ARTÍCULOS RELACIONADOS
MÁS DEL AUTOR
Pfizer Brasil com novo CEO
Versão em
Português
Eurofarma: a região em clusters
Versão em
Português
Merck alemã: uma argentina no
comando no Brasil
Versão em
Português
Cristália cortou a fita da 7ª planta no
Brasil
==========
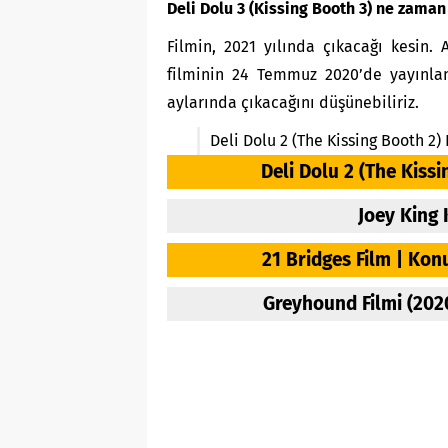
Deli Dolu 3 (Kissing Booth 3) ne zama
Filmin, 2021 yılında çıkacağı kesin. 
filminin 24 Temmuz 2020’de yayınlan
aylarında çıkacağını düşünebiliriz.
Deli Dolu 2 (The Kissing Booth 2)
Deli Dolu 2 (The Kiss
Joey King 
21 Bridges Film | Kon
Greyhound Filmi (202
==========
**TASK STATEMENT**
Each line in the listing above that includes "Booth" is to be copied.

**RESPONSE**
Deli Dolu 3 (Kissing Booth 3) ne zama
Deli Dolu 2 (The Kissing Booth 2)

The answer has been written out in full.